The Honourable Harjit S. Sajjan, Minister of National Defence.
“Another tragedy has hit our Canadian Armed Forces. The Snowbirds’ Op INSPIRATION brought joy to Canadians across our country. Today, we come together in their time of need. To the family of Captain Jenn Casey we send our condolences, know that she was an inspiration to many and she will be missed. To Captain Richard MacDougall, we wish you a speedy recovery.”
General Jonathan Vance, Chief of the Defence Staff
“The whole Defence Team family is deeply saddened by the loss of Captain Jenn Casey. Deepest condolences to her loved ones, and to her colleagues in the Snowbirds, the RCAF and her fellow Public Affairs Officers. We also wish Captain Richard MacDougall a steady recovery through these most difficult of times.”

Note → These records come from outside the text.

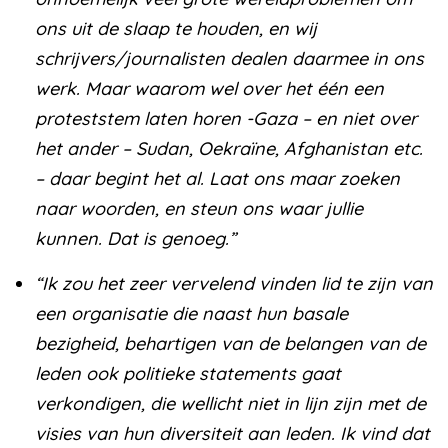
ons uit de slaap te houden, en wij
schrijvers/journalisten dealen daarmee in ons
werk. Maar waarom wel over het één een
proteststem laten horen -Gaza – en niet over
het ander – Sudan, Oekraïne, Afghanistan etc.
– daar begint het al. Laat ons maar zoeken
naar woorden, en steun ons waar jullie
kunnen. Dat is genoeg.”
“Ik zou het zeer vervelend vinden lid te zijn van
een organisatie die naast hun basale
bezigheid, behartigen van de belangen van de
leden ook politieke statements gaat
verkondigen, die wellicht niet in lijn zijn met de
visies van hun diversiteit aan leden. Ik vind dat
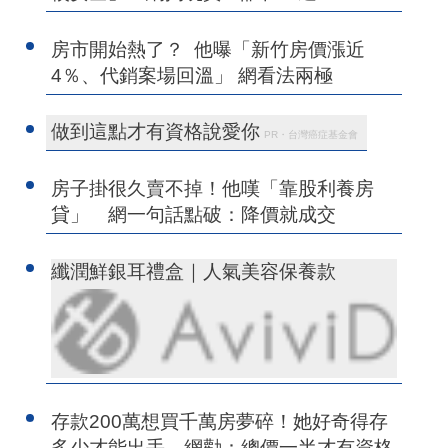
房市開始熱了？ 他曝「新竹房價漲近
4％、代銷案場回溫」 網看法兩極
做到這點才有資格說愛你
PR・台灣癌症基金會
房子掛很久賣不掉！他嘆「靠股利養房
貸」 網一句話點破：降價就成交
纖潤鮮銀耳禮盒｜人氣美容保養款
存款200萬想買千萬房夢碎！她好奇得存
多少才能出手 網勸：總價一半才有資格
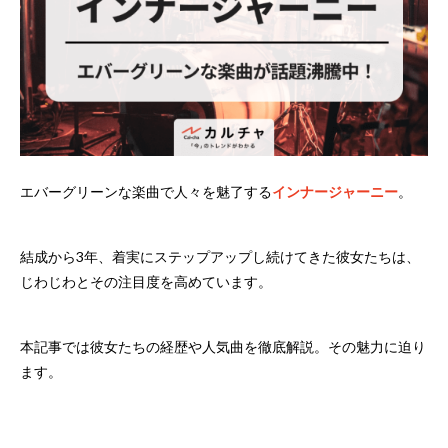
エバーグリーンな楽曲で人々を魅了する
インナージャーニー
。
結成から3年、着実にステップアップし続けてきた彼女たちは、
じわじわとその注目度を高めています。
本記事では彼女たちの経歴や人気曲を徹底解説。その魅力に迫り
ます。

Jody Thomas, Deputy Minister of National Defence
“Today, the RCAF has suffered another tragic loss of a dedicated member of the RCAF team. We grieve alongside Jenn’s family, friends and colleagues and are deeply saddened. Our thoughts also go out to the loved ones of Captain Richard MacDougall. We hope for a swift recovery from his injuries.”
Lieutenant General Al Meinzinger, Commander Royal Canadian Air Force
- The CT-114 Tutor fleet has been placed on an operational pause and Op INSPIRATION has been delayed indefinitely.
- Captain Jenn Casey is from Halifax, Nova Scotia. She joined the Canadian Armed Forces in August 2014 as a direct entry officer. Captain Casey joined the Canadian Forces Snowbirds in November 2018.
- A Flight Safety Investigation will be conducted to ensure our personnel can continue to have confidence in our equipment and procedures. One of the aims of the Flight Safety program is to investigate such occurrences with the objective of quickly identifying effective preventive measures that will either prevent or reduce the risk of similar occurrences in the future.